Selected excerpt:
The two-part book "Congress and the Making of the Indian Nation", edited by senior Congress leader Pranab Mukherjee, says in a chapter on the Nehru era that Gandhi was shot dead by Nathuram Godse, a member of the Hindu Mahasabha and the RSS.
RSS spokesman Ram Madhav said on Thursday that the Congress had done some soul searching in the book and it should do the same about facts relating to Mahatma Gandhi's killing.
"It is a very old mischief that they (Congress) are indulging in. It is a lie that they have been perpetuating for years for political ends," Madhav said.
Madhav said that Godse left RSS in mid-1930s. "To say that he was an RSS member is to only project a lie for political intentions," he said, adding that the organisation was being maligned deliberately.
The RSS spokesman said that there were court judgments to prove "that RSS had nothing to do with Gandhiji's murder."

Dataset content:
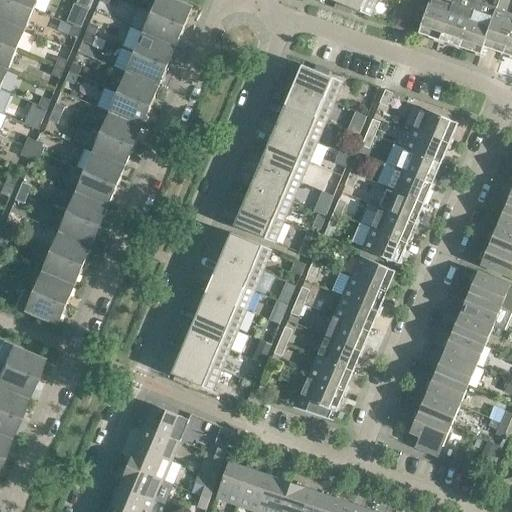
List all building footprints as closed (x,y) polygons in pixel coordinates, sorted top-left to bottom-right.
[(33,10),(10,0),(0,0),(0,19),(25,30),(33,10)] [(37,0),(10,0),(33,10),(37,0)] [(93,0),(77,0),(76,4),(89,9),(93,0)] [(193,6),(178,0),(157,0),(152,13),(184,26),(193,6)] [(377,0),(331,0),(371,16),(377,0)] [(429,0),(418,33),(439,40),(452,3),(443,0),(429,0)] [(474,0),(453,0),(452,3),(439,40),(460,47),(476,1),(474,0)] [(496,7),(476,1),(460,47),(481,55),(484,47),(483,47),(493,17),(495,9),(496,7)] [(402,6),(397,17),(408,21),(412,10),(402,6)] [(511,28),(511,15),(495,9),(493,17),(483,47),(484,47),(503,54),(511,28)] [(184,26),(152,13),(143,33),(176,46),(184,26)] [(75,17),(72,26),(81,30),(84,21),(75,17)] [(25,30),(0,19),(0,42),(17,50),(25,30)] [(99,27),(90,23),(86,32),(95,36),(99,27)] [(81,30),(72,26),(68,35),(77,39),(81,30)] [(511,28),(503,54),(511,56),(511,28)] [(95,36),(86,32),(82,41),(91,45),(95,36)] [(176,46),(143,33),(135,53),(167,66),(176,46)] [(96,36),(92,45),(103,50),(107,41),(96,36)] [(17,50),(0,42),(0,65),(8,69),(17,50)] [(167,66),(135,53),(126,73),(159,86),(167,66)] [(59,57),(55,66),(64,69),(68,61),(59,57)] [(82,67),(73,63),(69,72),(78,76),(82,67)] [(0,88),(8,69),(0,65),(0,88)] [(302,65),(295,81),(293,85),(334,103),(343,82),(302,65)] [(64,69),(55,66),(51,75),(60,78),(64,69)] [(78,76),(69,72),(65,81),(74,84),(78,76)] [(159,86),(126,73),(118,92),(150,106),(159,86)] [(334,103),(293,85),(285,105),(326,123),(334,103)] [(393,93),(385,90),(380,103),(387,106),(393,93)] [(71,91),(70,95),(79,99),(80,95),(71,91)] [(150,106),(118,92),(110,112),(142,126),(150,106)] [(42,97),(38,106),(47,109),(51,100),(42,97)] [(65,107),(56,103),(52,112),(61,115),(65,107)] [(326,123),(285,105),(276,125),(317,142),(326,123)] [(47,109),(38,106),(34,114),(43,118),(47,109)] [(422,108),(413,128),(450,144),(458,123),(422,108)] [(61,115),(52,112),(49,120),(58,124),(61,115)] [(142,126),(110,112),(101,132),(134,146),(142,126)] [(355,112),(353,118),(364,123),(367,117),(355,112)] [(380,122),(373,119),(367,132),(375,136),(380,122)] [(317,142),(276,125),(268,145),(309,162),(317,142)] [(450,144),(413,128),(405,148),(441,164),(450,144)] [(134,146),(101,132),(93,152),(125,166),(134,146)] [(375,136),(367,132),(362,146),(369,149),(375,136)] [(28,138),(24,147),(33,150),(37,141),(28,138)] [(45,145),(37,141),(33,150),(42,154),(45,145)] [(309,162),(268,145),(260,165),(301,182),(309,162)] [(33,150),(24,147),(20,155),(29,159),(33,150)] [(441,164),(405,148),(396,168),(433,184),(441,164)] [(42,154),(33,150),(29,159),(38,163),(42,154)] [(125,166),(93,152),(85,172),(117,186),(125,166)] [(346,167),(350,156),(339,152),(335,163),(346,167)] [(364,162),(356,159),(350,172),(358,175),(359,175),(362,166),(364,162)] [(301,182),(260,165),(251,185),(292,202),(301,182)] [(362,166),(359,175),(365,178),(369,168),(362,166)] [(433,184),(396,168),(388,188),(424,203),(433,184)] [(117,186),(85,172),(76,192),(108,206),(117,186)] [(358,175),(350,172),(345,186),(352,189),(358,175)] [(331,173),(325,185),(336,190),(342,177),(331,173)] [(8,176),(5,185),(13,189),(17,180),(8,176)] [(31,186),(23,183),(19,191),(28,195),(31,186)] [(13,189),(5,185),(1,194),(10,198),(13,189)] [(292,202),(251,185),(243,205),(284,222),(292,202)] [(424,203),(388,188),(380,208),(416,223),(424,203)] [(28,195),(19,191),(15,200),(24,204),(28,195)] [(108,206),(76,192),(68,212),(100,226),(108,206)] [(347,202),(339,199),(334,212),(341,215),(347,202)] [(511,206),(506,204),(498,224),(511,229),(511,206)] [(284,222),(243,205),(234,226),(275,243),(284,222)] [(416,223),(380,208),(371,228),(408,243),(416,223)] [(100,226),(68,212),(59,232),(92,245),(100,226)] [(341,215),(334,212),(328,225),(336,228),(341,215)] [(316,216),(311,229),(319,232),(324,219),(316,216)] [(14,226),(6,222),(2,231),(11,235),(14,226)] [(511,229),(498,224),(490,244),(511,253),(511,229)] [(408,243),(371,228),(363,248),(399,264),(408,243)] [(11,235),(2,231),(0,236),(0,240),(7,244),(11,235)] [(92,245),(59,232),(51,252),(83,265),(92,245)] [(231,233),(222,254),(263,271),(272,250),(231,233)] [(301,243),(297,252),(308,257),(312,248),(301,243)] [(511,253),(490,244),(481,264),(511,277),(511,253)] [(83,265),(51,252),(43,272),(75,285),(83,265)] [(263,271),(222,254),(214,273),(255,291),(263,271)] [(396,271),(359,256),(351,276),(387,292),(396,271)] [(294,260),(289,272),(300,277),(305,264),(294,260)] [(321,264),(313,261),(307,274),(315,277),(321,264)] [(75,285),(43,272),(34,292),(66,305),(75,285)] [(511,285),(478,272),(469,292),(511,310),(511,285)] [(255,291),(214,273),(206,293),(247,311),(255,291)] [(387,292),(351,276),(342,296),(379,312),(387,292)] [(286,282),(278,300),(288,304),(295,286),(286,282)] [(310,290),(302,287),(296,300),(304,304),(310,290)] [(16,308),(26,312),(58,325),(66,305),(34,292),(25,288),(16,308)] [(511,312),(511,310),(469,292),(461,312),(493,326),(504,330),(511,312)] [(247,311),(206,293),(197,313),(238,330),(247,311)] [(379,312),(342,296),(334,316),(370,332),(379,312)] [(276,300),(268,319),(280,324),(288,305),(276,300)] [(304,304),(296,300),(291,314),(298,317),(304,304)] [(493,326),(461,312),(452,332),(485,346),(493,326)] [(238,330),(197,313),(189,333),(230,350),(238,330)] [(370,332),(334,316),(326,336),(362,351),(370,332)] [(293,330),(285,327),(280,340),(287,343),(293,330)] [(485,346),(452,332),(444,352),(476,366),(485,346)] [(230,350),(189,333),(180,353),(221,370),(230,350)] [(362,351),(326,336),(317,356),(354,371),(362,351)] [(259,340),(256,347),(268,352),(271,345),(259,340)] [(287,343),(280,340),(274,353),(282,357),(287,343)] [(0,346),(0,364),(3,366),(35,379),(44,359),(2,341),(0,346)] [(488,370),(476,366),(444,352),(436,372),(468,385),(479,390),(488,370)] [(221,370),(180,353),(172,374),(213,391),(221,370)] [(354,371),(317,356),(309,376),(345,391),(354,371)] [(35,379),(3,366),(0,372),(0,387),(27,399),(35,379)] [(468,385),(436,372),(427,392),(460,405),(468,385)] [(345,391),(309,376),(296,407),(294,406),(293,408),(333,421),(333,420),(328,418),(332,410),(336,412),(345,391)] [(270,383),(263,380),(257,394),(265,397),(270,383)] [(27,399),(0,387),(0,411),(18,419),(27,399)] [(460,405),(427,392),(419,412),(451,425),(460,405)] [(154,405),(150,414),(145,426),(181,441),(189,420),(154,405)] [(18,419),(0,411),(0,434),(10,439),(18,419)] [(511,413),(505,411),(500,423),(508,426),(511,417),(511,413)] [(451,425),(419,412),(410,432),(419,436),(415,447),(438,457),(451,425)] [(508,426),(500,423),(495,434),(503,437),(508,426)] [(181,441),(145,426),(137,446),(172,461),(181,441)] [(10,439),(0,434),(0,458),(2,459),(10,439)] [(486,441),(481,453),(494,458),(499,446),(486,441)] [(172,461),(137,446),(128,466),(164,481),(172,461)] [(218,446),(215,456),(224,459),(227,449),(218,446)] [(224,459),(215,456),(211,466),(220,469),(224,459)] [(229,462),(228,465),(217,498),(238,506),(251,469),(229,462)] [(164,481),(128,466),(120,486),(155,501),(164,481)] [(258,511),(271,476),(251,469),(238,506),(256,511),(258,511)] [(281,511),(291,483),(271,476),(258,511),(281,511)] [(304,511),(312,490),(291,483),(281,511),(304,511)] [(150,511),(155,501),(120,486),(112,506),(126,511),(150,511)] [(204,487),(201,497),(210,500),(213,490),(204,487)] [(327,511),(333,497),(312,490),(304,511),(327,511)] [(210,500),(201,497),(197,507),(206,510),(210,500)] [(350,511),(353,505),(333,497),(327,511),(350,511)]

Instruction 1:
Retype the passage from the Gandhi assassination excerpt, starting with "The two-part book" and going on through "and the RSS.".
Instruction 2:
In the Gandhi assassination excerpt, rewrite the paragraph that begins "Madhav said that Godse left RSS" more briefly, keeping its main facts.

Expected output 1:
The two-part book "Congress and the Making of the Indian Nation", edited by senior Congress leader Pranab Mukherjee, says in a chapter on the Nehru era that Gandhi was shot dead by Nathuram Godse, a member of the Hindu Mahasabha and the RSS.

Expected output 2:
Madhav said Godse left the RSS in the mid-1930s, so calling him a member is a politically motivated lie that deliberately maligns the organization.